Kooperation gegen die Zwischenhändler

Schmuggel und gefälschte Herkunftspapiere kosten die EU und ihre Mitgliedsländer jährlich 220 Milliarden Euro. EU-Kommissar Siim Kallas will die Zusammenarbeit mit den Produzentenländern und den Unternehmen verbessern

OLAF-Beamte sollen in die Herstellerländer entsandt werden und vor Ort arbeiten

AUS BRÜSSEL DANIELA WEINGÄRTNER

„Aktion Diabolo“ war der Codename, unter dem das Europäische Amt für Betrugsbekämpfung (OLAF) im Februar eine Razzia organisierte, an der alle 27 Mitgliedsstaaten der EU, mehrere asiatische Handelspartner und die Weltzollorganisation teilnahmen. Es wurden fast 135 Millionen gefälschte Markenzigaretten und mehr als eine halbe Million andere gefälschte Waren wie Armbanduhren oder Kinderspielzeug beschlagnahmt. Der Fall war spektakulär, aber nur ein winziger Erfolg im Kampf gegen Schmuggel und gefälschte Herkunftspapiere. Das soll nun anders werden. Gestern stellten EU-Kommissar Siim Kallas und OLAF ihre neue Strategie zur Betrugsbekämpfung war.
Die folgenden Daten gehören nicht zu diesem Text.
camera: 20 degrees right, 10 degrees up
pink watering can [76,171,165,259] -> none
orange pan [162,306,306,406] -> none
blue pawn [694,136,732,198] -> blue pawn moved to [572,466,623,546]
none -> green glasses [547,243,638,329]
Jährlich entstehen der EU und den Mitgliedsstaaten geschätzte Schäden von über 220 Milliarden Euro durch Schmuggel, gefälschte Herkunftspapiere und Mehrwertsteuerbetrug. Kallas und OLAF wollen nun zwar weiterhin auf den Abschreckungseffekt durch großangelegte Razzien setzen. Vor allem aber suche seine Behörde die Zusammenarbeit mit den Produzentenländern und Unternehmen, sagte Ian Walton-George, Direktor der Zollermittlungsabteilung bei OLAF. Ab Oktober wird die Behörde einen Beamten dauerhaft nach Peking entsenden. Ähnliche Vereinbarungen mit Russland und der Ukraine hält Walton-George für wünschenswert.
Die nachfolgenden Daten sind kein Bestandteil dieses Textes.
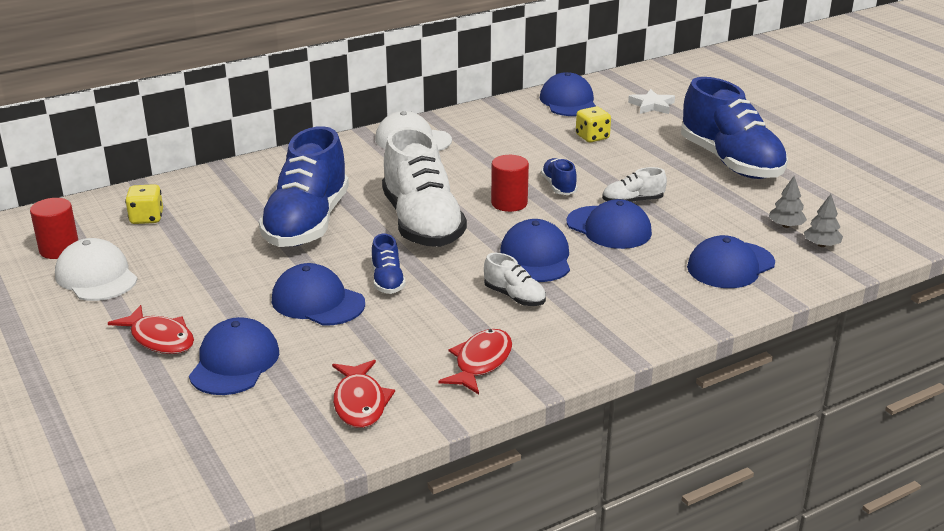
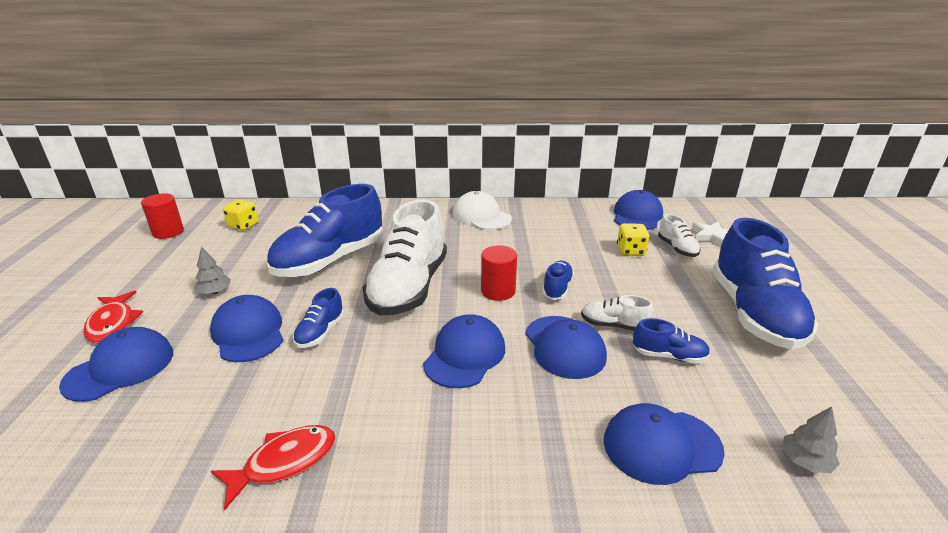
camera: 30 degrees right, 0 degrees up
white cap [55,238,138,301] -> none
red fish [332,360,395,428] -> none
white shoe [484,253,546,306] -> white shoe moved to [658,214,700,257]
grey tree [769,176,807,228] -> grey tree moved to [194,247,231,294]
none -> blue shoe [633,318,710,364]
Dass die Produzentenländer ebenfalls ein Interesse an Betrugsbekämpfung haben, ist evident: Wenn Textilien aus China auf dem Umweg über Jamaika nach Europa geleitet werden, profitiert davon nicht die Textilfabrik, sondern der Zwischenhändler. Dieser spart sich die hohen Einfuhr- und Antidumpingzölle, die für chinesische Waren gelten, und zahlt stattdessen die deutlich geringeren Einfuhrzölle für Waren aus den AKP-Staaten, also die ehemaligen europäischen Kolonien aus Afrika, der Karibik und dem pazifischen Raum. Diese niedrigen Zölle sollen eigentlich helfen, die Entwicklung in den ärmsten Ländern anzukurbeln.

Eine Erfolgsgeschichte ist aus Sicht von Walton-George auch das seit 2004 bestehende Abkommen mit dem Zigarettenproduzenten Philip Morris. Darin verpflichtet sich das Unternehmen, die Handelswege seiner Produkte lückenlos zu dokumentieren, um Zollbetrug zu verhindern. Es zahlt in jährlichen Tranchen eine Pauschalsumme an die EU als Entschädigung für in der Vergangenheit entgangene Steuereinnahmen. Werden Lieferungen von mehr als 50.000 Zigaretten beschlagnahmt, die nachweislich aus der Produktion von Philip Morris stammen, übernimmt das Unternehmen die unterschlagenen Zölle und Steuern.

Auch mit Lebensmitteln lässt sich illegal viel Geld verdienen. So entdeckte OLAF in den vergangenen Jahren Knoblauch-Lieferungen mit gefälschten Herkunftspapieren, die zu entgangenen Steuereinnahmen von 60 Millionen Euro geführt hätten. 1.200 Euro muss ein Importeur zahlen, wenn er eine Tonne Knoblauch aus China in die EU einführen will.